厚労省の統計問題について

最近、誠にけしからんことが明るみになりました。統計問題。基幹統計ですから仮に単純ミスであったとしても大問題なわけで、それを遥かに超えて担当の意図的操作だとは、悪意はないと言っても、全く呆れて物が言えません。今日、厚生労働省の統計問題の監察結果が発表されました。平成の終わりまで、残すところ後3か月余り。平成のうちに、こうした問題は、作為であろうが不作為であろうが、糾弾し解消せねばなりません。

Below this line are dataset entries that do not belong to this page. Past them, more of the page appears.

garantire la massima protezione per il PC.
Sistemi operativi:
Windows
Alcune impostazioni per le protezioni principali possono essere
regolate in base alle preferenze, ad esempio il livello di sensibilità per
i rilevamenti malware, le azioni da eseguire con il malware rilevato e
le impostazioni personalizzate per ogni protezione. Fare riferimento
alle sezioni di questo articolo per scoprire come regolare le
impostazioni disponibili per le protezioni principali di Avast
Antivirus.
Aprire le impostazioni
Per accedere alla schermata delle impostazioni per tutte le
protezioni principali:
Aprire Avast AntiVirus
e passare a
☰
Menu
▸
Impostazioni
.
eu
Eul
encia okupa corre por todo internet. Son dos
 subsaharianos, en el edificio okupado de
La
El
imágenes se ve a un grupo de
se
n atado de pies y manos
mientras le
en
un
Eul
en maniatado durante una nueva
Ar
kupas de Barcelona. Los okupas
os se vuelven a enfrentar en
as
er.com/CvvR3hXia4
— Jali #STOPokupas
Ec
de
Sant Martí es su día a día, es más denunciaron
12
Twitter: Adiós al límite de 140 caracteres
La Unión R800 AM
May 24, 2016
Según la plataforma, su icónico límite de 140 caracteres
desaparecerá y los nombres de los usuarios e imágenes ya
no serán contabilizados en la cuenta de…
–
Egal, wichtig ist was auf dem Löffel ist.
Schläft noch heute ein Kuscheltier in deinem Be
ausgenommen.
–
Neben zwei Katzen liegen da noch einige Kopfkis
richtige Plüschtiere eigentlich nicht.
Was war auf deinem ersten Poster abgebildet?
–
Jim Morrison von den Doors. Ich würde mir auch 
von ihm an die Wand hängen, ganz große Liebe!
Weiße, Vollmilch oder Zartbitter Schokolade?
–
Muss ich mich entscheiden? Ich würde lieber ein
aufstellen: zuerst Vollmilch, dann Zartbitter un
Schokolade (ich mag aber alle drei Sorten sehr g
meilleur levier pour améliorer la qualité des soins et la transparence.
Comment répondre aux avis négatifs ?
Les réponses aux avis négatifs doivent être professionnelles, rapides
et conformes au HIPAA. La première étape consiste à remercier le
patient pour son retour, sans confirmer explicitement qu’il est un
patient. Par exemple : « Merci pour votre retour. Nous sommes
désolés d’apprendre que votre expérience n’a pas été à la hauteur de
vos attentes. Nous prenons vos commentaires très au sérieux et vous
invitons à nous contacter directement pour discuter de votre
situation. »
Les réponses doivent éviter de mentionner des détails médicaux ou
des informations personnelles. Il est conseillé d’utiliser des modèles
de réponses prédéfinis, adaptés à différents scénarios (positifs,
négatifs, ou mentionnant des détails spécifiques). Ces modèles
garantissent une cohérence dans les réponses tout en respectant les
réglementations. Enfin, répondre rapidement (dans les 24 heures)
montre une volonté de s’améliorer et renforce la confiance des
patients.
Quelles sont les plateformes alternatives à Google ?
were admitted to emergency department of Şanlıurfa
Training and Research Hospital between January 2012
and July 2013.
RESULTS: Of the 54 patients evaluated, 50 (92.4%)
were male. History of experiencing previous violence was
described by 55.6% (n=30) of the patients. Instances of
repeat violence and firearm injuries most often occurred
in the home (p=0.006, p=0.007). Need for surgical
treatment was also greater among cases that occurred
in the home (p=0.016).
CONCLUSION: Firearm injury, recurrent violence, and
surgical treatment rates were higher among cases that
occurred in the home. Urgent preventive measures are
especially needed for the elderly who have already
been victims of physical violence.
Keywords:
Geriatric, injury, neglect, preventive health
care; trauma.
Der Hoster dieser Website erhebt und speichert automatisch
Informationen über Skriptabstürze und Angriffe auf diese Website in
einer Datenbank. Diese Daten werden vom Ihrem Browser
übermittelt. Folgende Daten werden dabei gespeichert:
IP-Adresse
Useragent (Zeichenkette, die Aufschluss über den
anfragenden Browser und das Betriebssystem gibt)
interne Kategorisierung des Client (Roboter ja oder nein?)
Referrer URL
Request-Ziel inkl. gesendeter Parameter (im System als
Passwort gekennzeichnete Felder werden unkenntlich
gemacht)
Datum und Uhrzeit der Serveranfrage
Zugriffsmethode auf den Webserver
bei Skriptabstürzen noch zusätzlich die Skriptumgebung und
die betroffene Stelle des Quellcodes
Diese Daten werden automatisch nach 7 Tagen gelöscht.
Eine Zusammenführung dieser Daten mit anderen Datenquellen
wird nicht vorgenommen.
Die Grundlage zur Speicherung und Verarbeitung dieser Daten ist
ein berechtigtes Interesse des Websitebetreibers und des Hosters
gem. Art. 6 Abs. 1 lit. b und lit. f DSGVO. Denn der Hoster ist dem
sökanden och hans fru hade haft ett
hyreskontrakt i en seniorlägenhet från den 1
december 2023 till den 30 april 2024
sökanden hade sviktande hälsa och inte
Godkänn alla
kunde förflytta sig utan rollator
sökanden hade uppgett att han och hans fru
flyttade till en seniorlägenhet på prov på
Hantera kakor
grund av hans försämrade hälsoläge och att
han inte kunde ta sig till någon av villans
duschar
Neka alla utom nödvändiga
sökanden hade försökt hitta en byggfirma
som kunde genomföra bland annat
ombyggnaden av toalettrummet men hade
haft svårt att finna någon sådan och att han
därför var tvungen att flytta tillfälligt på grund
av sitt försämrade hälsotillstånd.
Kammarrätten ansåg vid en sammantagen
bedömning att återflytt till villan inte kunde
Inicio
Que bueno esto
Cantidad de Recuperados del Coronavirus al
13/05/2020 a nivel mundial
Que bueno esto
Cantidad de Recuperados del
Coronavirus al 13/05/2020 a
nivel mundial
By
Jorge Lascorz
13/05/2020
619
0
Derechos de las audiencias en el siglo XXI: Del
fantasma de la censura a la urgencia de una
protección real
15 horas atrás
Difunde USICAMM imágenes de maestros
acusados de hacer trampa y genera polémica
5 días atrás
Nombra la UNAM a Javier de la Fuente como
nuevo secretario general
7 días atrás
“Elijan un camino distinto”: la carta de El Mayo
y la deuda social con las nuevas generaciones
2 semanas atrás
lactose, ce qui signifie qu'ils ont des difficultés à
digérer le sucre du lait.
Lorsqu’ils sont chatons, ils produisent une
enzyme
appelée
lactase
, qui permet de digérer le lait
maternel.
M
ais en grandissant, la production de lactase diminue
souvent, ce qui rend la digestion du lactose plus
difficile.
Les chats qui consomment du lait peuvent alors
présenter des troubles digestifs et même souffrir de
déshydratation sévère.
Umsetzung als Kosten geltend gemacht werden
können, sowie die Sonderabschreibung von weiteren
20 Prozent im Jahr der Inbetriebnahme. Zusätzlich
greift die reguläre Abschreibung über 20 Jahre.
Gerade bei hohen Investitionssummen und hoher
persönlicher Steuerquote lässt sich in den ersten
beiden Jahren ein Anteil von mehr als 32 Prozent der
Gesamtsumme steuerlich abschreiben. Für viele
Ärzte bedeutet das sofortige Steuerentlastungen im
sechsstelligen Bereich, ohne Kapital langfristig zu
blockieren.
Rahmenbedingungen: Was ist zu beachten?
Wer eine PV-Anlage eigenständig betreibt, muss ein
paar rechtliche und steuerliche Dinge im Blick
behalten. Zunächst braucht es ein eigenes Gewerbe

http://www.mhlw.go.jp/content/10108000/000472509.pdf

上記添付のように多くの問題がありました。一言でいえばガバナンス・統治能力の欠如です。正確な統計が得られていなかった期間は少なくとも1996年から。多くの問題をはらんでいますが、目立つのは2004年からのもの。従業員500人以上の事業所すべてを対象に勤労統計調査が行われるべきところ、全数調査は企業からの苦情が多く都道府県の担当者の要望に配慮する必要から、抽出調査に切り替えたのだとか。切り替えはいいとしても、切り替えが適正な組織プロセスで行われたわけでは全くないことが問題であり、その上、データ補正ミスもあった。担当者という現場の判断で運用方針が変わり、その上組織的な数値のチェックも行われないまま、今に至ったのだとか。結果論ですが東京都の職員の仕事が大変だから勘弁してやるために全国の社会保障受給者の給付額を減らしたことになります(抽出調査がダメだと言っているわけではありません)。まったく、証拠データに基づく政治(Evidence Based Policy Making:EBPM)を推進している最中なのに。

昨年に東京都のデータ補正(抽出調査なので補正が必要なのにしていなかった)を行ったとのことですが、この時幹部は現場の室長から全数調査していないとの報告を受け、しかるべき手続きを踏んで修正すべきと指示したとのことですが、結局現場に近い室長任せで放置され、公表されなかったとのこと。このことから、改善されるチャンスが恐らく何回もあったのだと思います。この統計は政府の基幹統計です。調査方法を変更するのであれば、当然、この幹部に言う通り、しかるべき手続きを踏まねばアウトです。そんなことも分からなかったのだとしたら愕然。敢えてスルーしていたのなら驚愕。

このことは、役所内の統治能力がないからつまらん、と言うだけではなく、なぜその問題を適切なプロセスですぐに政治に上げなかったのか、もしくは上げる必要も感じていなかったのか、上げにくかったのか、を考え、適正に処理されるよう徹底していかねばなりません。念のためですが、2004年の小泉政権からだけでも7つも異なる政権を跨いでの話ですので、様々な役所の幹部、様々な担当が知っていた筈ですし、様々な政治家が報告を受けて責任をとれる体制だったはず。そういう意味では、政局ネタにするものではないはずです。

厚労担当を血祭りに上げるのではなくて、なぜ斯様なことが起きてしまうのか、官僚組織分析をして、全省庁的に、問題があるなら直ぐに政治に上げる体制を早急に整備しなければなりません。政治が責任を取らなければならないのですから。そういうことを徹底しなければなりません。他に本当にないのか、そしてあるなら、直ぐに上げるのなら大目に見る、遅れて出てきたら厳罰に処す。このくらいの覚悟は必要なのだと思います。

ただ、その上で、ですが、統計セクションにこれまで国家がリソースを注いでいなかったのも事実です。EBPMなどという言葉は極最近になって言われ始めたものであることから分かるように、統計は極めて重要であるものの、雰囲気的にとでも言いましょうか、重要視はされていなかった。ここにも本質的問題が潜んでいます。2年前に、党内で統計の重要性や基盤構築に関する議論に関与し、政府に提言を行ったものとしては、無念でなりません。